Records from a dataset
::::::::

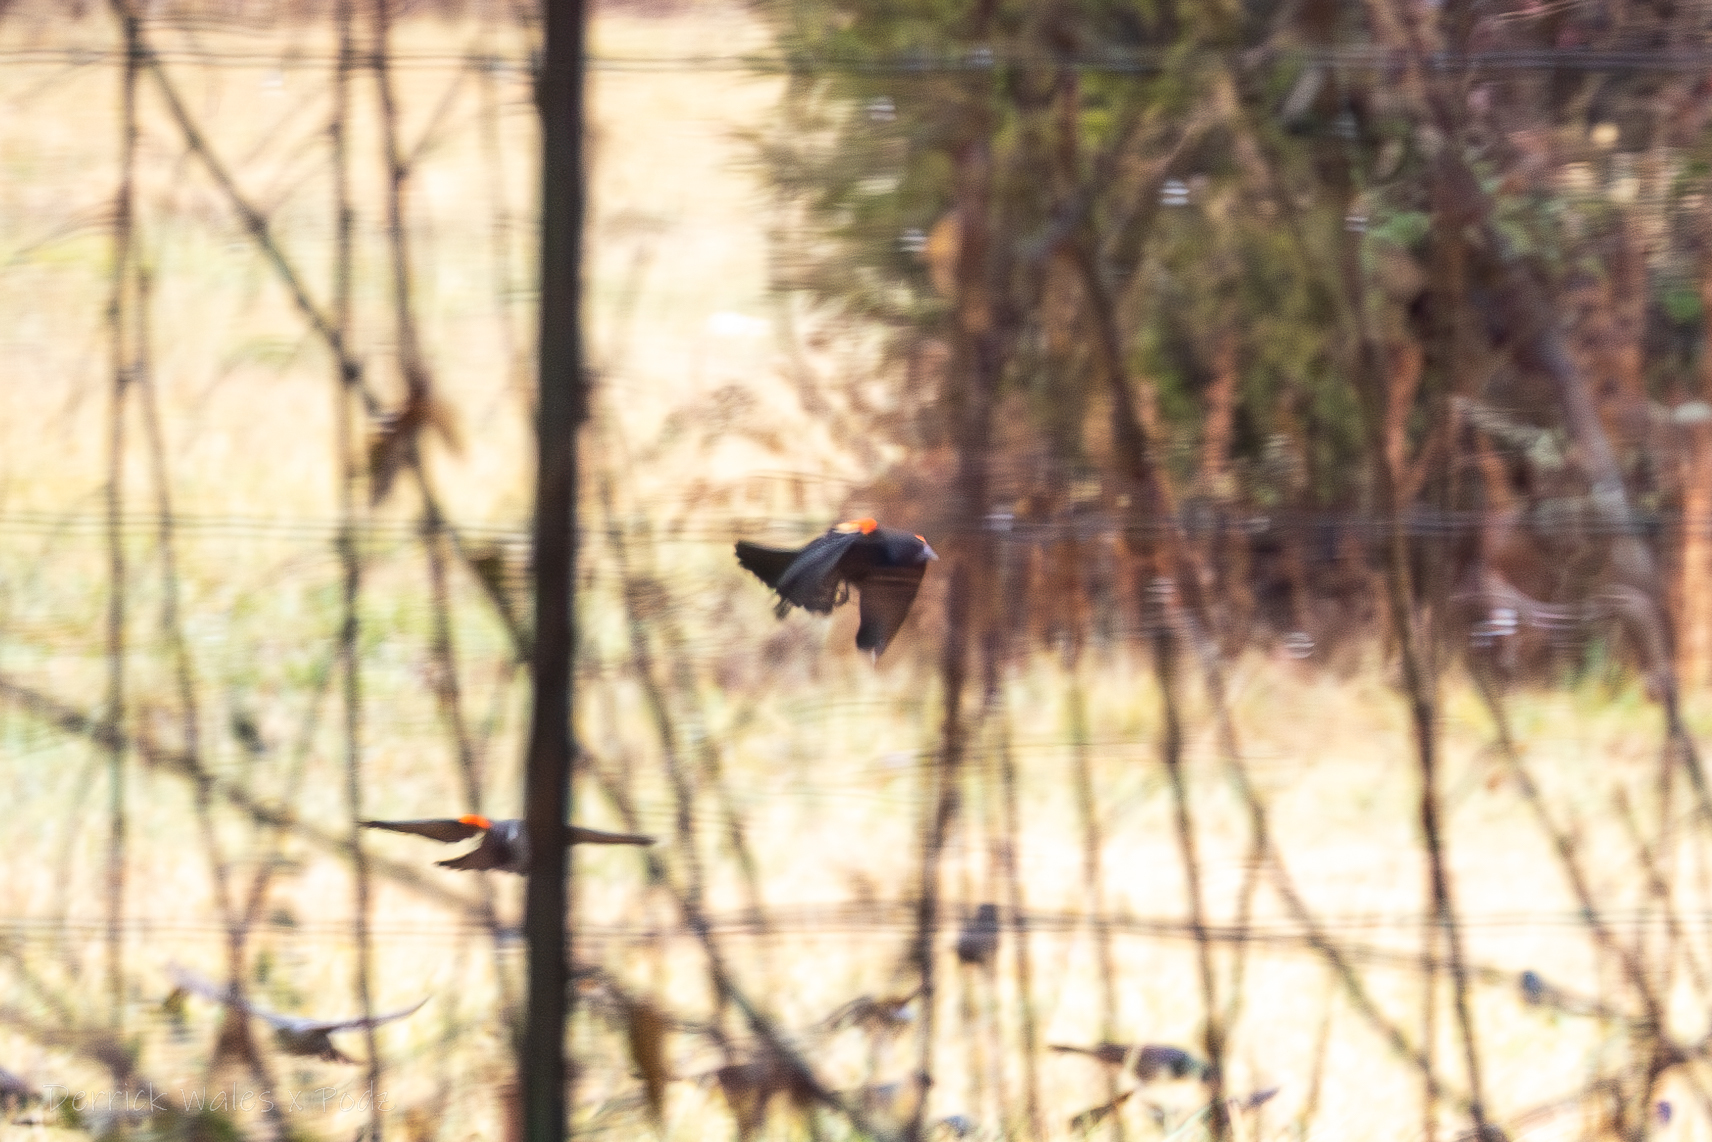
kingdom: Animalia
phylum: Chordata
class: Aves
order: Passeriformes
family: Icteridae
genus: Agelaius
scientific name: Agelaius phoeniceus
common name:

::::::::

■ GOAL: Rewrite every line of the listing above as a numbered list, skipping blank lines. Omit the pictures.

■ ANSWER BELOW:
1. kingdom: Animalia
2. phylum: Chordata
3. class: Aves
4. order: Passeriformes
5. family: Icteridae
6. genus: Agelaius
7. scientific name: Agelaius phoeniceus
8. common name:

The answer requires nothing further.